Start at the Beginning

Updated: Jun 24, 2021

As they think about next school year, independent school leaders should still be hovering at 3,000 feet (in fog), navigating by a set of core principles. On a recent ESHA video conference, one Head said, "I've stopped using the word 'plan.' I talk about preparing to prepare." Sharpening those preparations as opening of school draws closer and managing the timing of communication is a subject for another piece. I'd like to discuss here one of the top guiding principles for Heads at schools with elementary divisions. Namely, not only should the youngest students be the first to return to campus if returning in waves makes sense, but also schools should explore how they might use any campus resources, including outdoor spaces, to provide safe, DAILY care for them. Here's why: if schools stagger groups of kids by bringing them to school on alternate days, parents of elementary students will find greater value in those alternate days taking place at school even in a summer camp-like environment than in even the most well-crafted remote learning program where kids would spend those days at home supervised by their beleaguered parents in an extended, inequitable, employment-threatening snow day sequence.
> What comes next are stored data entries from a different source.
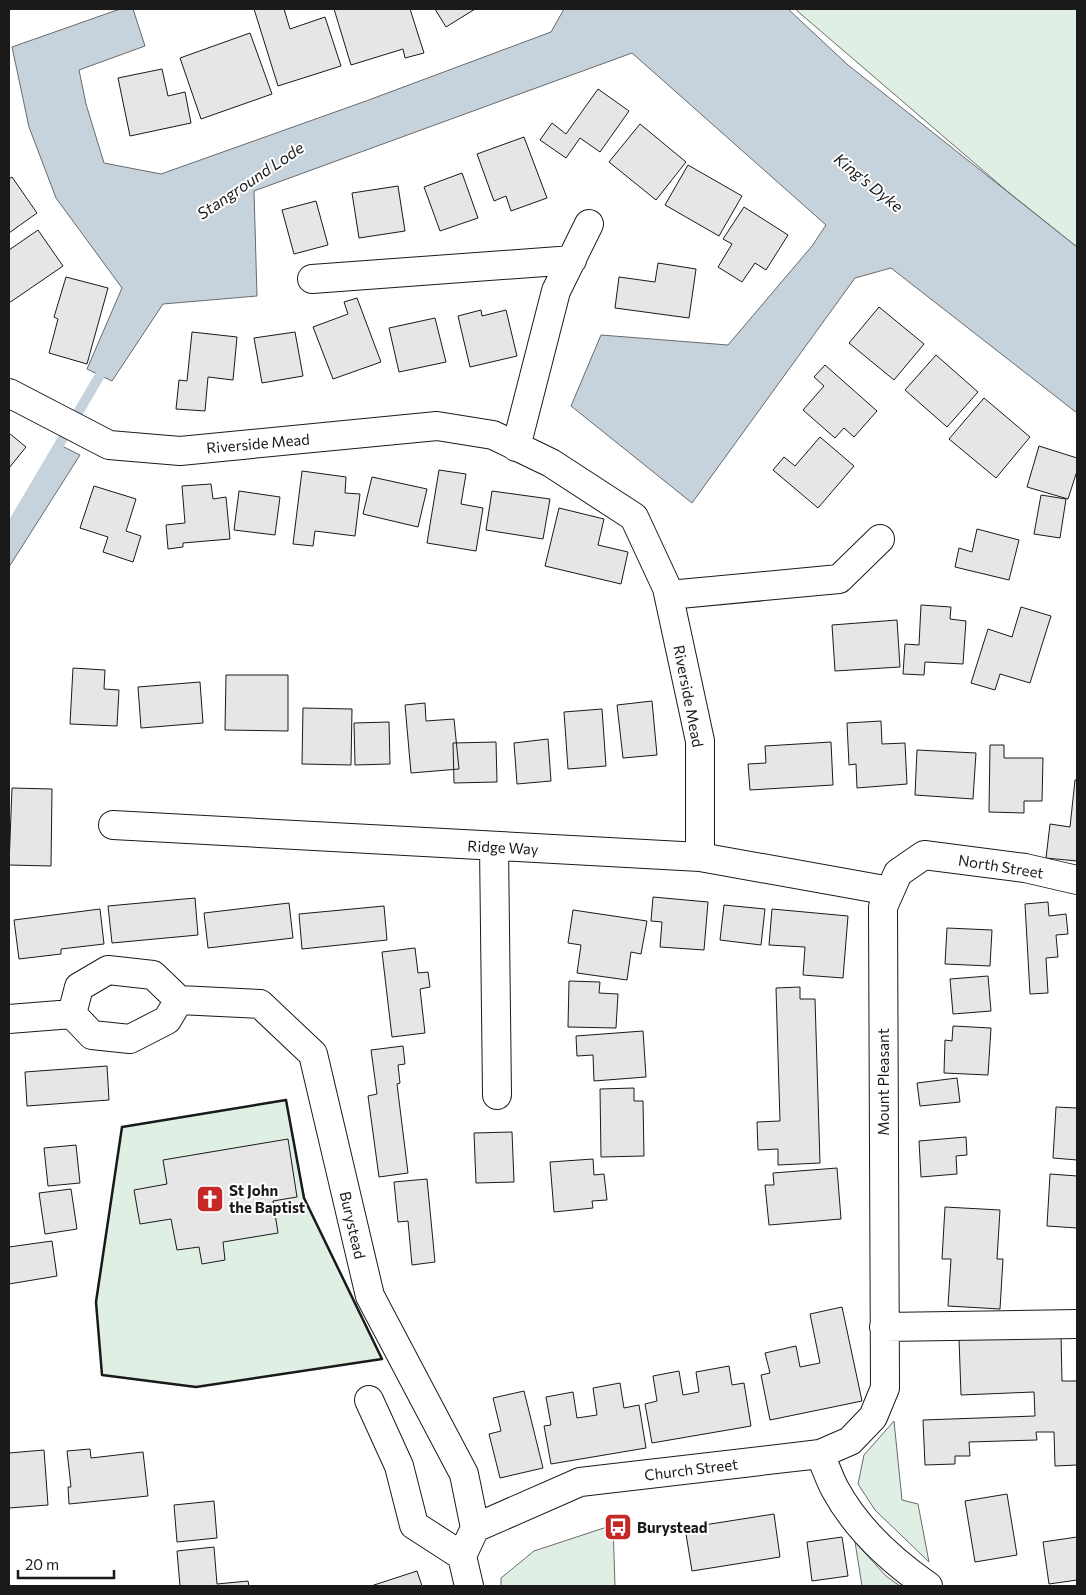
<svg xmlns="http://www.w3.org/2000/svg" width="1086" height="1595" font-family="Commissioner,sans-serif">
<style>
.green{fill:#e0efe3;stroke:#6a6a6a}
.water{fill:#c6d2dc;stroke:#6a6a6a}
.lines{fill:none;stroke-linecap:round;stroke-linejoin:round}
.stream{stroke:#c6d2dc;stroke-width:10}
.building{fill:#e6e6e6;stroke:#1a1a1a}
.minor-casing{stroke:#1a1a1a;stroke-width:30}
.minor{stroke:#fff;stroke-width:28}
.wall{stroke:#1a1a1a;stroke-width:2.5}
.labels{text-anchor:middle;dominant-baseline:central;stroke-width:4;stroke-linejoin:round;paint-order:stroke}
.street-label{font-size:15px;fill:#1a1a1a;stroke:#fff}
.poi-label{font-size:15px;font-weight:bold;fill:#1a1a1a;stroke:#fff;text-anchor:start}
.water-label{font-size:16px;font-style:italic;fill:#1a1a1a;stroke:#fff}
</style>
<rect width="100%" height="100%" fill="#fff"/>
<path class="green" d="M 795,9 L 1077,9 L 1077,247 L 1007,191 Z
M 286,1100 L 304,1198 L 382,1359 L 196,1387 L 102,1375 L 96,1302 L 122,1127 Z
M 894,1421 L 902,1500 L 918,1504 L 929,1562 L 875,1510 L 858,1484 L 864,1455 Z
M 613,1525 L 615,1586 L 501,1586 L 501,1578 L 534,1551 Z
M 855,1542 L 886,1576 L 900,1586 L 862,1586 Z"/>
<path class="water" d="M 120,9 L 133,9 L 145,46 L 79,70 L 86,104 L 104,163 L 161,174 L 366,101 L 551,32 L 564,9 L 788,9 L 848,65 L 1077,247 L 1077,413 L 891,268 L 855,278 L 692,503 L 571,406 L 601,335 L 728,345 L 812,246 L 826,225 L 632,53 L 254,191 L 257,296 L 163,304 L 112,381 L 87,369 L 122,288 L 56,198 L 29,127 L 12,47 Z
M 60,445 L 80,455 L 9,567 L 9,531 Z"/>
<g class="lines">
<path class="stream" d="M 9,530 L 106,365"/>
</g>
<path class="building" d="M 254,9 L 284,9 L 290,29 L 325,17 L 341,66 L 278,86 Z
M 334,9 L 410,9 L 424,53 L 405,58 L 403,49 L 351,65 Z
M 435,9 L 475,9 L 446,27 Z
M 250,33 L 272,94 L 201,119 L 180,58 Z
M 162,69 L 168,96 L 185,92 L 191,123 L 130,136 L 118,78 Z
M 598,89 L 629,111 L 600,152 L 580,138 L 566,158 L 540,140 L 552,123 L 566,134 Z
M 640,124 L 686,162 L 656,200 L 609,162 Z
M 524,137 L 547,198 L 511,211 L 506,196 L 494,201 L 477,154 Z
M 688,165 L 742,196 L 719,236 L 665,205 Z
M 462,173 L 478,218 L 440,231 L 424,187 Z
M 12,177 L 37,213 L 9,233 L 9,179 Z
M 398,186 L 405,231 L 359,238 L 352,193 Z
M 316,201 L 328,245 L 294,254 L 282,210 Z
M 744,207 L 788,235 L 766,270 L 755,263 L 742,282 L 718,267 L 732,244 L 723,239 Z
M 38,230 L 63,266 L 9,303 L 9,250 Z
M 658,263 L 696,269 L 689,318 L 615,308 L 619,277 L 655,282 Z
M 66,277 L 108,288 L 87,364 L 49,353 L 58,319 L 54,317 Z
M 357,298 L 381,362 L 333,379 L 313,327 L 348,314 L 344,302 Z
M 879,307 L 924,344 L 894,380 L 849,343 Z
M 481,310 L 482,316 L 506,310 L 517,356 L 470,367 L 458,316 Z
M 435,318 L 446,362 L 399,372 L 389,328 Z
M 192,332 L 237,337 L 233,380 L 208,377 L 205,411 L 176,409 L 179,380 L 187,381 Z
M 295,332 L 303,376 L 262,383 L 254,338 Z
M 936,355 L 978,392 L 947,427 L 905,390 Z
M 825,365 L 877,411 L 854,437 L 844,428 L 835,438 L 803,410 L 824,386 L 814,377 Z
M 984,398 L 1030,437 L 996,478 L 949,439 Z
M 9,433 L 26,447 L 9,468 Z
M 820,437 L 854,466 L 818,508 L 773,470 L 784,457 L 795,466 Z
M 1039,446 L 1077,458 L 1077,471 L 1068,499 L 1027,487 Z
M 439,470 L 466,474 L 461,504 L 483,508 L 476,551 L 427,543 Z
M 302,471 L 346,477 L 345,493 L 360,494 L 355,536 L 315,531 L 313,546 L 293,544 Z
M 372,477 L 427,489 L 418,527 L 363,514 Z
M 211,484 L 213,499 L 226,497 L 230,539 L 183,543 L 183,547 L 168,549 L 166,525 L 185,523 L 182,486 Z
M 94,486 L 136,499 L 126,531 L 141,536 L 133,562 L 103,552 L 108,537 L 80,528 Z
M 239,491 L 280,497 L 275,535 L 234,530 Z
M 492,491 L 550,499 L 543,539 L 486,530 Z
M 1041,495 L 1066,499 L 1060,538 L 1034,534 Z
M 559,508 L 604,519 L 598,545 L 628,552 L 621,584 L 545,566 Z
M 977,529 L 1019,540 L 1009,580 L 955,567 L 959,548 L 972,552 Z
M 921,605 L 951,607 L 950,619 L 966,621 L 963,664 L 925,662 L 924,675 L 903,674 L 905,644 L 919,645 Z
M 1021,607 L 1051,616 L 1030,683 L 1000,674 L 995,690 L 971,683 L 988,629 L 1012,637 Z
M 897,620 L 900,667 L 835,671 L 832,625 Z
M 73,668 L 105,670 L 104,689 L 119,690 L 117,726 L 70,724 Z
M 226,675 L 288,675 L 288,731 L 225,730 Z
M 200,682 L 203,723 L 141,728 L 138,687 Z
M 652,701 L 657,755 L 623,758 L 617,705 Z
M 425,703 L 426,721 L 454,719 L 459,769 L 411,773 L 405,705 Z
M 303,708 L 352,709 L 351,765 L 302,764 Z
M 602,709 L 606,766 L 568,769 L 564,712 Z
M 881,721 L 882,744 L 905,743 L 907,784 L 857,788 L 856,764 L 849,765 L 847,723 Z
M 389,722 L 390,764 L 355,765 L 354,723 Z
M 548,739 L 551,781 L 517,784 L 514,743 Z
M 496,742 L 497,782 L 454,783 L 453,743 Z
M 831,742 L 833,785 L 750,790 L 748,764 L 766,763 L 765,746 Z
M 990,745 L 1004,745 L 1004,758 L 1043,758 L 1042,801 L 1024,801 L 1024,813 L 989,812 Z
M 917,750 L 976,753 L 973,799 L 915,795 Z
M 1075,780 L 1077,780 L 1077,861 L 1046,858 L 1050,824 L 1070,827 Z
M 12,788 L 52,789 L 51,866 L 9,865 Z
M 653,897 L 708,902 L 704,950 L 660,947 L 662,922 L 651,921 Z
M 195,898 L 198,935 L 112,943 L 108,906 Z
M 1048,902 L 1049,916 L 1066,914 L 1068,934 L 1056,935 L 1058,957 L 1046,958 L 1048,993 L 1030,994 L 1025,904 Z
M 289,903 L 293,938 L 208,948 L 204,913 Z
M 724,905 L 765,909 L 761,945 L 720,940 Z
M 384,906 L 387,940 L 302,949 L 299,914 Z
M 100,909 L 104,944 L 61,949 L 61,954 L 19,959 L 14,920 Z
M 772,909 L 848,916 L 843,978 L 803,975 L 805,947 L 769,945 Z
M 573,910 L 647,921 L 641,954 L 631,952 L 627,980 L 577,973 L 581,945 L 568,943 Z
M 947,928 L 992,930 L 990,966 L 945,964 Z
M 415,948 L 418,973 L 428,972 L 430,987 L 420,989 L 425,1033 L 392,1037 L 382,952 Z
M 988,976 L 991,1011 L 953,1014 L 950,979 Z
M 569,981 L 600,982 L 599,993 L 618,994 L 616,1028 L 568,1027 Z
M 800,987 L 800,999 L 815,999 L 820,1163 L 778,1165 L 778,1149 L 758,1150 L 757,1122 L 780,1121 L 776,988 Z
M 953,1026 L 991,1028 L 988,1075 L 944,1073 L 945,1040 L 952,1041 Z
M 643,1031 L 646,1077 L 594,1081 L 593,1055 L 577,1056 L 576,1036 Z
M 403,1046 L 405,1064 L 398,1065 L 400,1083 L 397,1084 L 408,1173 L 379,1177 L 368,1096 L 377,1094 L 371,1050 Z
M 107,1066 L 109,1100 L 27,1106 L 25,1072 Z
M 957,1078 L 960,1102 L 920,1106 L 917,1083 Z
M 634,1088 L 634,1101 L 643,1101 L 644,1156 L 601,1157 L 600,1089 Z
M 1056,1107 L 1077,1108 L 1077,1160 L 1053,1158 Z
M 512,1132 L 514,1182 L 476,1183 L 474,1133 Z
M 966,1137 L 967,1155 L 956,1156 L 957,1174 L 921,1177 L 919,1141 Z
M 288,1139 L 297,1197 L 273,1201 L 278,1233 L 223,1242 L 225,1260 L 202,1264 L 199,1247 L 177,1250 L 171,1219 L 140,1224 L 134,1190 L 167,1184 L 163,1160 Z
M 76,1145 L 80,1183 L 48,1186 L 44,1148 Z
M 593,1159 L 594,1175 L 604,1174 L 607,1200 L 592,1201 L 593,1208 L 554,1212 L 550,1162 Z
M 837,1168 L 841,1219 L 769,1225 L 765,1185 L 774,1185 L 773,1173 Z
M 1050,1174 L 1077,1176 L 1077,1228 L 1047,1226 Z
M 427,1179 L 435,1262 L 412,1265 L 408,1221 L 398,1222 L 394,1182 Z
M 71,1189 L 77,1229 L 45,1234 L 39,1193 Z
M 945,1207 L 1000,1210 L 997,1259 L 1003,1259 L 1000,1309 L 948,1306 L 951,1259 L 942,1259 Z
M 52,1241 L 57,1276 L 9,1284 L 9,1247 Z
M 842,1307 L 862,1401 L 770,1420 L 761,1375 L 770,1373 L 765,1353 L 796,1346 L 800,1367 L 820,1363 L 810,1314 Z
M 1061,1335 L 1062,1381 L 1077,1381 L 1077,1465 L 1055,1466 L 1054,1432 L 1036,1432 L 1037,1440 L 969,1442 L 970,1456 L 955,1456 L 955,1464 L 925,1465 L 923,1420 L 1035,1416 L 1034,1392 L 961,1395 L 959,1339 Z
M 729,1366 L 732,1385 L 744,1383 L 751,1426 L 652,1443 L 645,1404 L 657,1401 L 653,1376 L 679,1371 L 683,1395 L 699,1392 L 696,1372 Z
M 620,1383 L 624,1408 L 639,1405 L 646,1448 L 551,1464 L 544,1426 L 551,1425 L 546,1397 L 573,1392 L 577,1418 L 597,1415 L 593,1388 Z
M 524,1391 L 543,1468 L 500,1478 L 489,1434 L 501,1431 L 493,1398 Z
M 90,1449 L 91,1458 L 143,1452 L 148,1496 L 69,1504 L 68,1487 L 71,1487 L 67,1451 Z
M 44,1450 L 48,1505 L 9,1508 L 9,1453 Z
M 1007,1494 L 1017,1555 L 975,1562 L 965,1501 Z
M 214,1501 L 217,1538 L 177,1542 L 174,1505 Z
M 774,1514 L 780,1557 L 692,1571 L 685,1528 Z
M 842,1537 L 848,1576 L 812,1581 L 807,1542 Z
M 1077,1537 L 1077,1580 L 1049,1584 L 1043,1542 Z
M 214,1547 L 217,1584 L 248,1581 L 249,1586 L 180,1586 L 177,1551 Z
M 417,1571 L 422,1586 L 371,1586 Z"/>
<g class="lines">
<g class="minor-casing">
<path id="minor" d="M 312,279 L 572,260
M 9,393 L 109,445 L 180,451 L 437,426 L 493,435 L 551,463 L 634,517 L 667,588 L 700,741 L 700,857
M 516,447 L 556,291 L 589,224
M 669,595 L 839,579 L 880,539
M 113,825 L 700,857 L 890,891
M 494,846 L 497,1095
M 179,1000 L 167,1020 L 130,1039 L 92,1035 L 72,1014 L 79,987 L 108,970 L 153,975 L 179,1000 L 260,1004 L 313,1054 L 370,1296 L 464,1474 L 475,1528
M 9,1019 L 72,1014
M 884,1327 L 1077,1324
M 369,1400 L 399,1466 L 414,1525 L 462,1556
M 820,1454 C 825,1465 829,1478 835,1489 C 856,1528 892,1561 928,1586
M 469,1586 L 462,1556 L 475,1528 L 580,1482 L 820,1454 L 850,1441 L 873,1417 L 885,1388 L 883,907 L 898,873 L 924,855 L 1025,868 L 1077,880"/>
</g>
<use href="#minor" class="minor"/>
<path class="wall" d="M 286,1100 L 304,1198 L 382,1359 L 196,1387 L 102,1375 L 96,1302 L 122,1127 Z"/>
</g>
<defs>
<g id="church-square" transform="scale(1.4375)"><rect x="-9" y="-9" width="18" height="18" rx="4" fill="#c62828" stroke="#fff"/><path d="M-1.2-6h2.4v3.5h3.3v2.4h-3.3V6h-2.4V-.1h-3.3v-2.4h3.3Z" fill="#fff"/></g>
<g id="bus-square" transform="scale(1.4375)"><rect x="-9" y="-9" width="18" height="18" rx="4" fill="#c62828" stroke="#fff"/><path d="M-5-6H5V4H4V6H2V4H-2V6H-4V4H-5ZM-3.5-4V0h7V-4ZM-3.5 1.2v1.5H-2V1.2ZM2 1.2v1.5H3.5V1.2Z" fill="#fff"/></g>
</defs>
<g fill-rule="evenodd">
<use href="#church-square" x="210" y="1199"/>
<use href="#bus-square" x="618" y="1527"/>
</g>
<g class="labels">
<g class="street-label">
<text transform="translate(258 443) rotate(-5)">Riverside Mead</text>
<text transform="translate(689 696) rotate(79)">Riverside Mead</text>
<text transform="translate(503 847) rotate(3)">Ridge Way</text>
<text transform="translate(1001 866) rotate(9)">North Street</text>
<text transform="translate(883 1082) rotate(-90)">Mount Pleasant</text>
<text transform="translate(353 1225) rotate(77)">Burystead</text>
<text transform="translate(691 1469) rotate(-7)">Church Street</text>
</g>
<g class="poi-label">
<text x="229" y="1190">St John<tspan x="229" dy="17">the Baptist</tspan></text>
<text x="637" y="1527">Burystead</text>
</g>
<g class="water-label">
<text transform="translate(250 180) rotate(-34)">Stanground Lode</text>
<text transform="translate(869 182) rotate(39)">King's Dyke</text>
</g>
</g>
<rect width="1086" height="1595" fill="none" stroke="#1a1a1a" stroke-width="20"/>
<path d="M18 1570v8h96v-8" fill="none" stroke="#1a1a1a" stroke-width="2.5"/>
<text x="25" y="1570" font-size="15" fill="#1a1a1a" stroke="#ffffff" stroke-width="4" paint-order="stroke">20 m</text>
</svg>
To make this scenario safe, these alternate day programs would be largely outdoors with some "specials," assisted study hall, learning resource help, counseling, and extra help woven through. This scenario provides a larger box in which to fit the school's program and also has the benefit of providing more protection to "specials" faculty who, in the old normal, see 4 or 5 times as many students per day as a typical elementary classroom teacher. It would require additional staff and a net improvement of expenses probably even at schools that might be cutting some salaries from the budget.


Some schools will simply not have the physical footprint or financial resources, or might exist in a temperate zone that makes the outdoors untenable by mid-October and not have enough fallback indoor space for inclement days (calling alternate day "camp" off because of weather is a deal breaker; forcing elementary parents to be on random, on-going "snow day" alert will drive them over the edge and out the door), or might have enough space only for a portion of the student body (lower division students should come first in line). But, if school leaders really open their minds to possible resources--the unused athletic fields, field house, dugouts, outdoor classroom pavilion, auditorium--and tap into a growing pool of available talent--gap year college kids, furloughed educators--they might discover a way to use outdoor and auxiliary indoor spaces to maximize social distancing, limit kids' time in confined spaces, provide more of the school's excellent programming in person, make a stronger case for tuition, give exhausted parents (including, importantly, faculty parents) of young children an opportunity to refocus their efforts on (keeping) their own work, and retain more students for 2021 - 2022.